“Ahora Todo Es Palabra” se sumerge en las profundidades de la infancia de la autora, explorando los mayores crímenes que marcaron su vida. No se trata de una narración pulida y cuidadosamente construida; más bien, es un torrente de recuerdos desordenados, obsesivamente analizados y deshumanizados. La autora se adentra en los detalles más inquietantes de sus experiencias, despojando a los personajes de su humanidad para poder comprender y, en última instancia, sanar las heridas emocionales que les han causado. Esta aproximación, aunque perturbadora, no es un ejercicio de crueldad, sino un intento desesperado de entender el origen de sus propias angustias.
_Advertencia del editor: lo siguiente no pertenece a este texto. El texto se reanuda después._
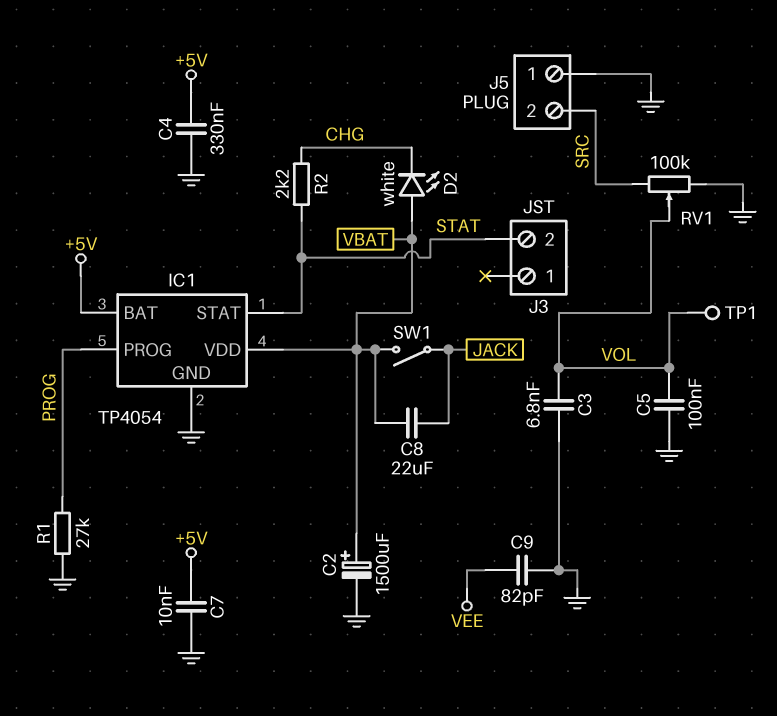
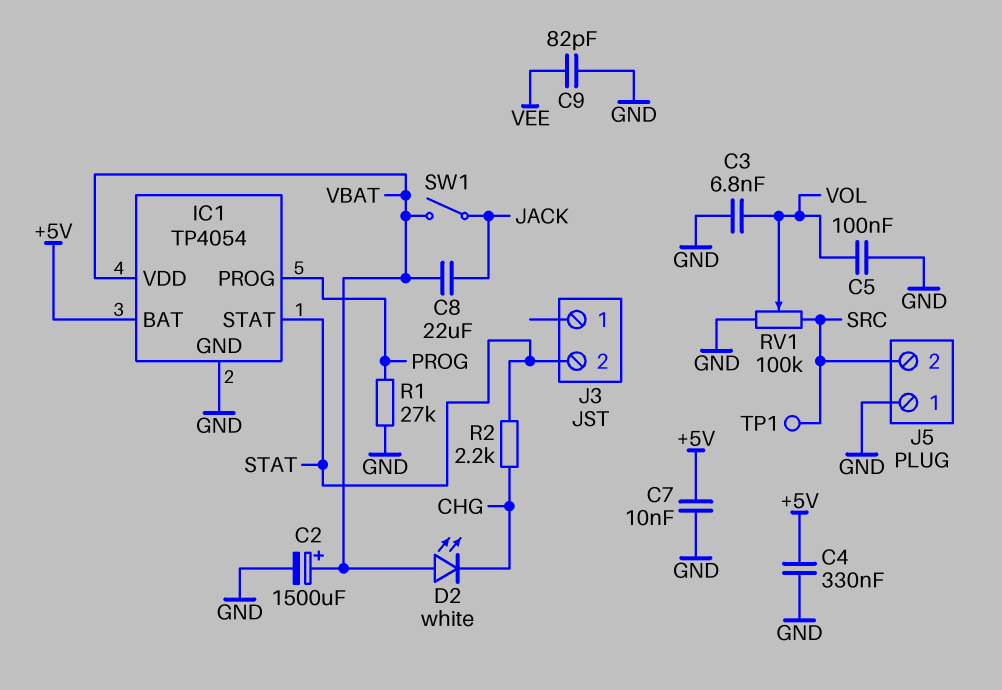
TP1: test point (VOL) -> test point (SRC)

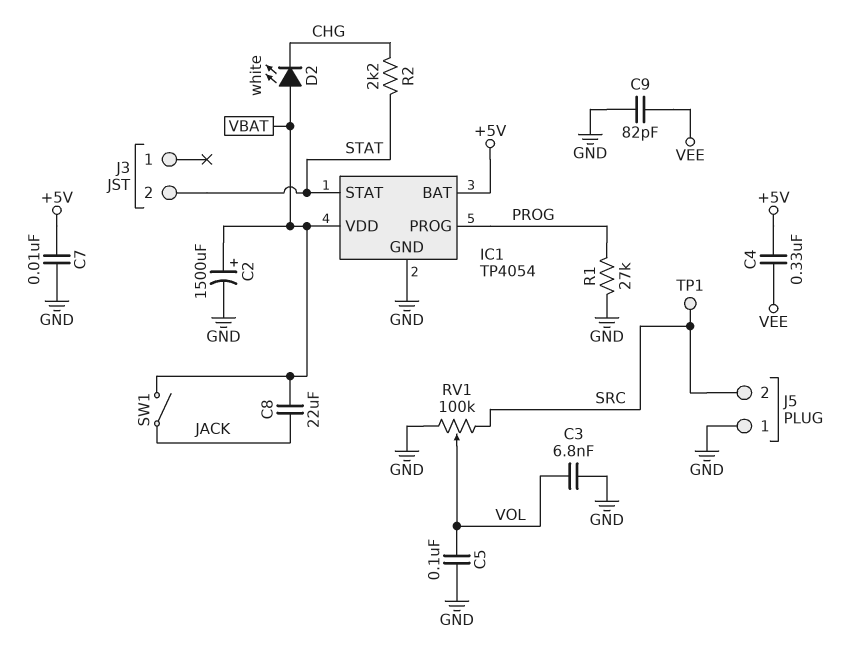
C4: 330nF (+5V, GND) -> 330nF (+5V, VEE)

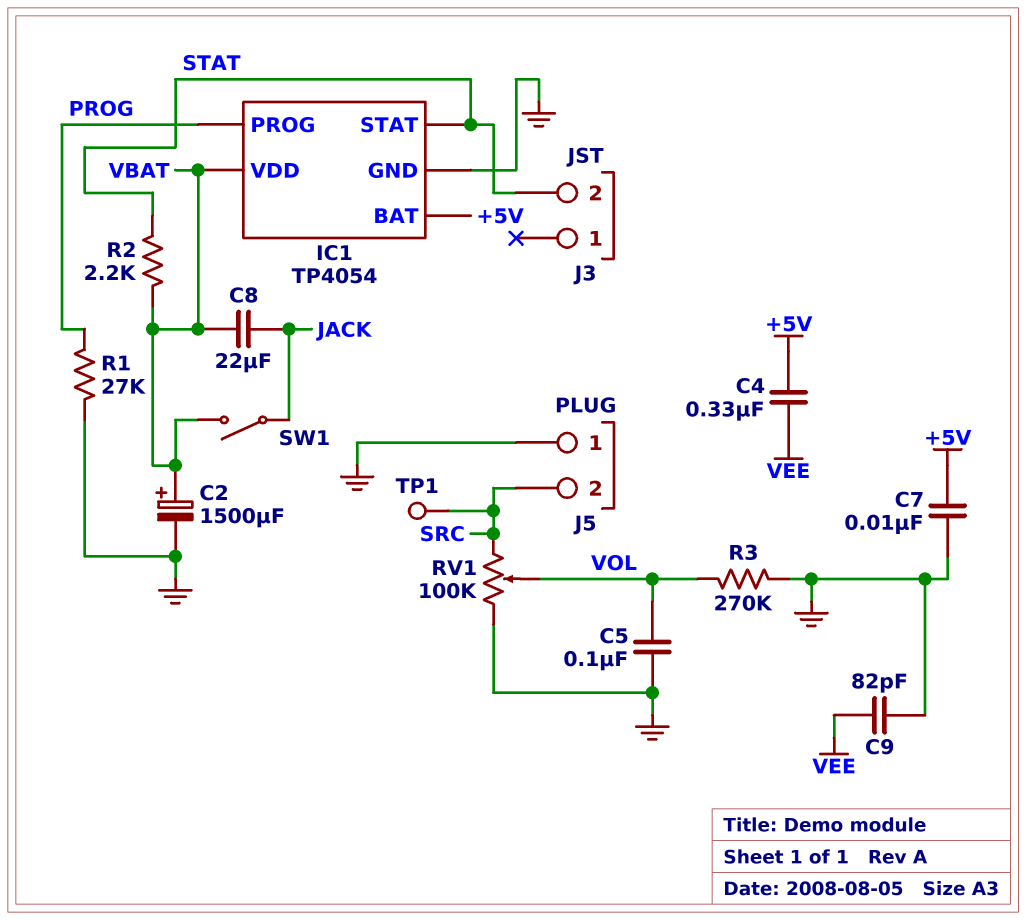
C3: 6.8nF (GND, VOL) -> none
D2: LED white (A VBAT, K CHG) -> none
R2: 2.2k (CHG, STAT) -> 2.2k (STAT, VBAT)
R3: none -> 270k (GND, VOL)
El proceso creativo de Hadassa Fernandez Fariña fue extraordinariamente personal y, como ella misma reconoce, «si hubiera tenido la capacidad de entenderme a mí misma, no habría escrito nunca lo que vais a leer.» La obra se desarrolla a través de un análisis meticuloso y, a menudo, macabro, de los eventos que la traumatizaron. La autora no rehúye los aspectos más oscuros de su pasado, pero los aborda con una honestidad brutal que obliga al lector a enfrentarse a sus propios miedos y a la fragilidad de la memoria. La narrativa se construye, por lo tanto, sobre una base de confesión y análisis, buscando en la reconstrucción de los hechos una forma de encontrar sentido y, finalmente, un camino hacia la redención. Se siente una necesidad por una autocomprensión profunda que no se consigue de forma fácil.
El libro se presenta como un viaje fragmentado y caótico en el que la narrativa fluye de manera irregular, casi como si fuera un sueño febril. La estructura no busca una coherencia lineal, sino que se centra en los momentos más impactantes, los que resultaron ser más traumáticos y, por lo tanto, más difíciles de digerir. La autora utiliza un lenguaje preciso y, a menudo, incisivo, que refleja su profunda sensibilidad y su intento de desnudar las verdades más dolorosas de su pasado. El estilo es deliberadamente despojado de adornos, buscando la máxima claridad y efectividad para transmitir la magnitud de su sufrimiento.
La obra no solo relata los hechos del pasado, sino que también analiza las emociones y los pensamientos que los acompañaron. La autora se sumerge en el deseo de venganza, la incomprensión, el aislamiento y la vergüenza. No se conforma con simplemente narrar los eventos; se esfuerza por comprender las motivaciones y los sentimientos de aquellos que estuvieron involucrados, reconociendo que cada uno de ellos fue, a su manera, una víctima de las circunstancias. Este enfoque humaniza, en cierto modo, a los personajes, convirtiéndolos en representaciones de la vulnerabilidad y la fragilidad humana. La fuerza de la obra reside precisamente en esta visión intensa y despiadada.
Opinión Crítica de Ahora Todo Es Palabra: Un Desafío para el Lector
«Ahora Todo Es Palabra» es una lectura desafiante y, a menudo, perturbadora. La obra no es para miedosos; exige un compromiso emocional y una disposición a confrontar temas delicados y, en algunos casos, horribles. Sin embargo, es una obra profundamente emocionante que explora la complejidad del trauma y la capacidad del lenguaje para desenterrar y procesar experiencias dolorosas. La honestidad brutal de la autora es admirable, y su capacidad para transcribir sus sentimientos de una manera tan visceral es verdaderamente impresionante.
Aunque el estilo narrativo puede resultar desordenado y a veces difícil de seguir, esto es, en última instancia, una consecuencia intencional. La estructura caótica refleja el desorden emocional del autor y permite al lector experimentar el trauma de una manera más directa. Recomendaría esta obra a aquellos lectores que estén dispuestos a embarcarse en un viaje profundo y personal, y que estén dispuestos a enfrentarse a las sombras del pasado.
“Ahora Todo Es Palabra” es una obra imprescindible para quienes buscan una narración auténtica y poderosa sobre el trauma y la reconciliación personal.